- What you need to do
From the first line to the last, return the data exactly, with no pictures.

- Dataset section
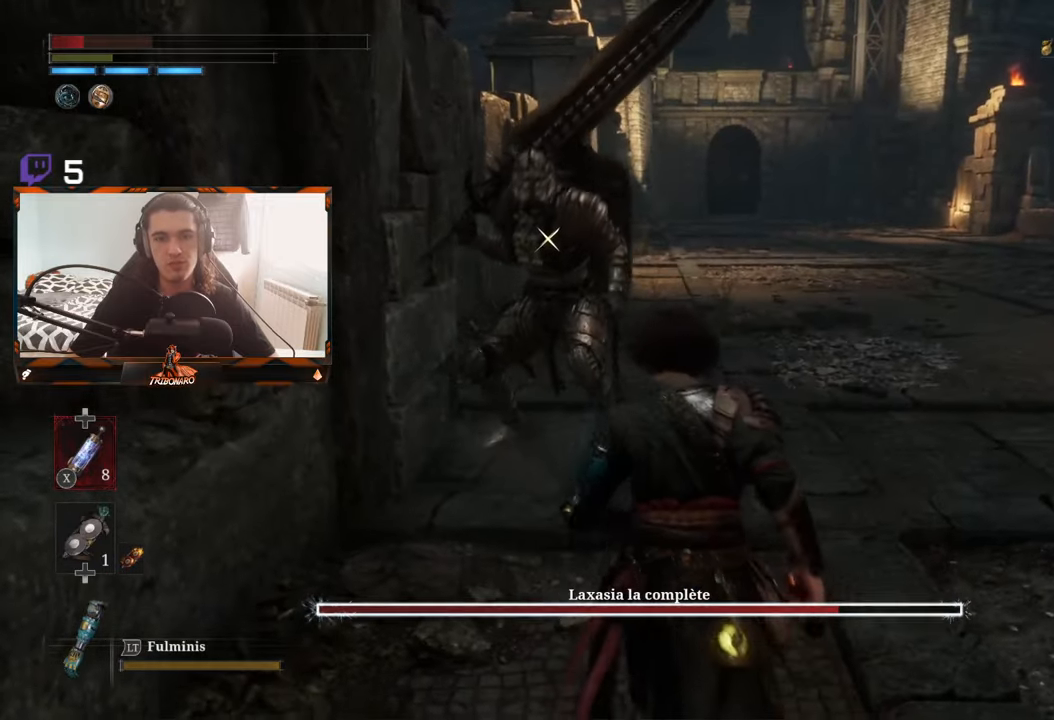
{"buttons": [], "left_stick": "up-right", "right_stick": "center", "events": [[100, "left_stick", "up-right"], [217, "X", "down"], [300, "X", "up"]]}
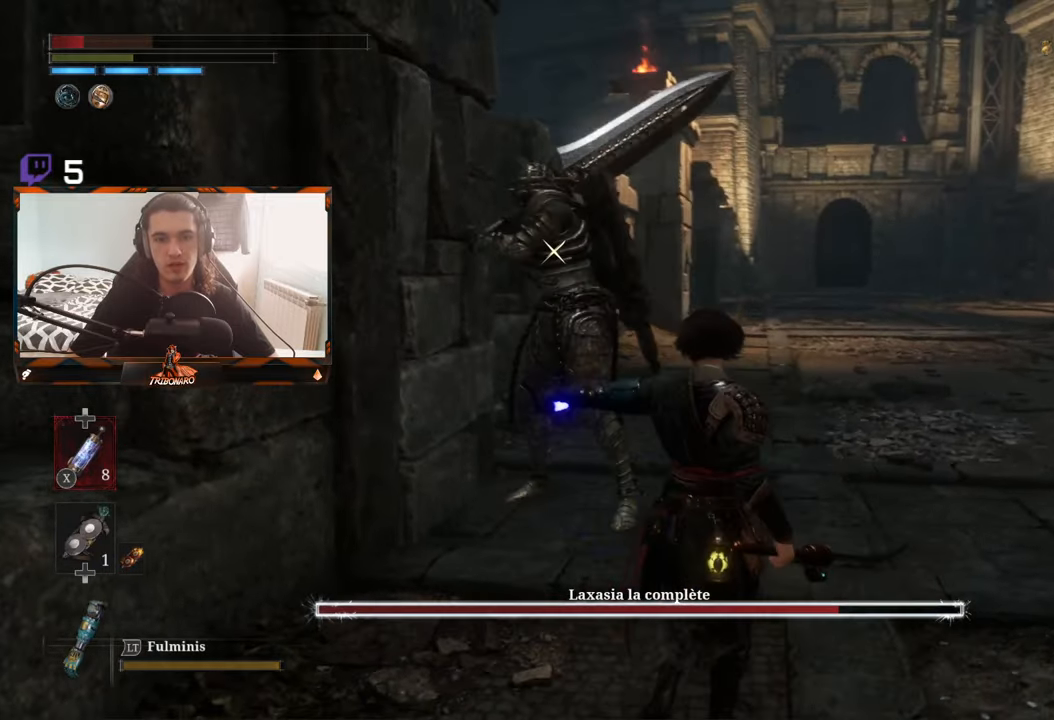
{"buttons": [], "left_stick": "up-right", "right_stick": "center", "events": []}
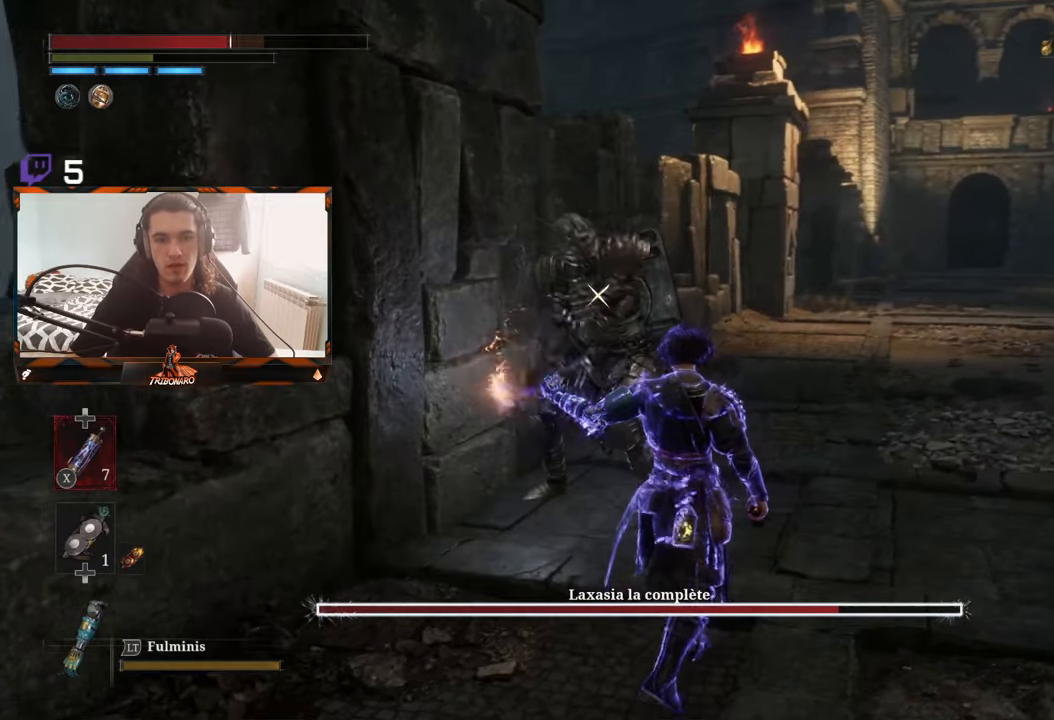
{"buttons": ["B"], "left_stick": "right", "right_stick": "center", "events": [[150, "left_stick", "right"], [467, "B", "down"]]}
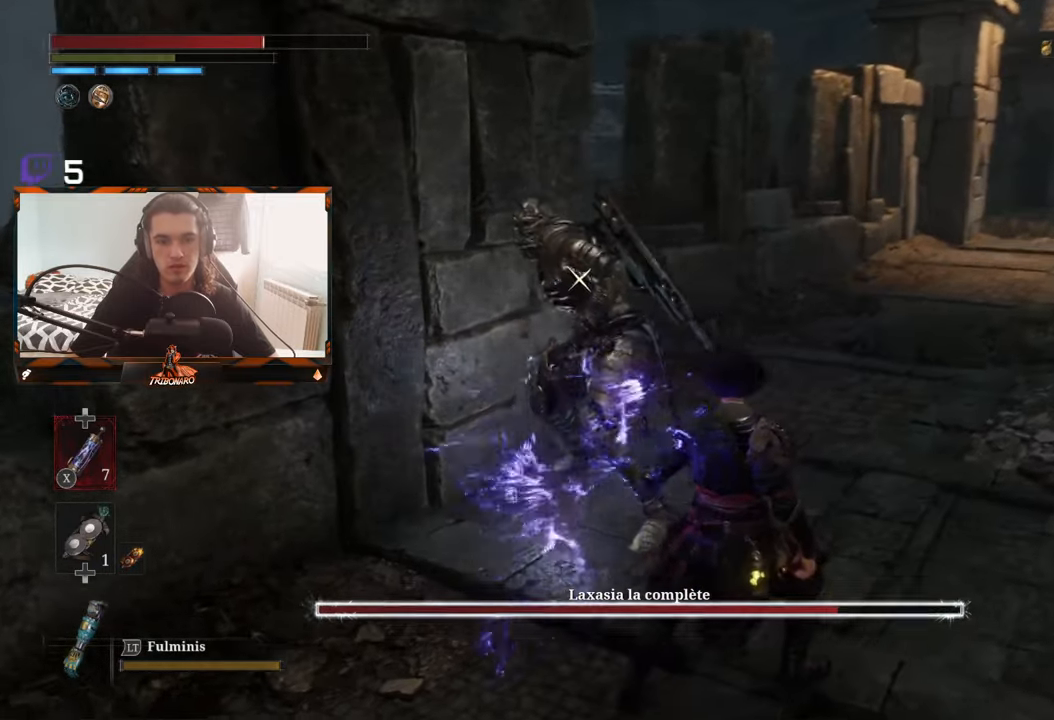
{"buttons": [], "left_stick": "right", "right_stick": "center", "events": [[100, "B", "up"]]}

- Finished exercise
{"buttons": [], "left_stick": "up-right", "right_stick": "center", "events": [[100, "left_stick", "up-right"], [217, "X", "down"], [300, "X", "up"]]}
{"buttons": [], "left_stick": "up-right", "right_stick": "center", "events": []}
{"buttons": ["B"], "left_stick": "right", "right_stick": "center", "events": [[150, "left_stick", "right"], [467, "B", "down"]]}
{"buttons": [], "left_stick": "right", "right_stick": "center", "events": [[100, "B", "up"]]}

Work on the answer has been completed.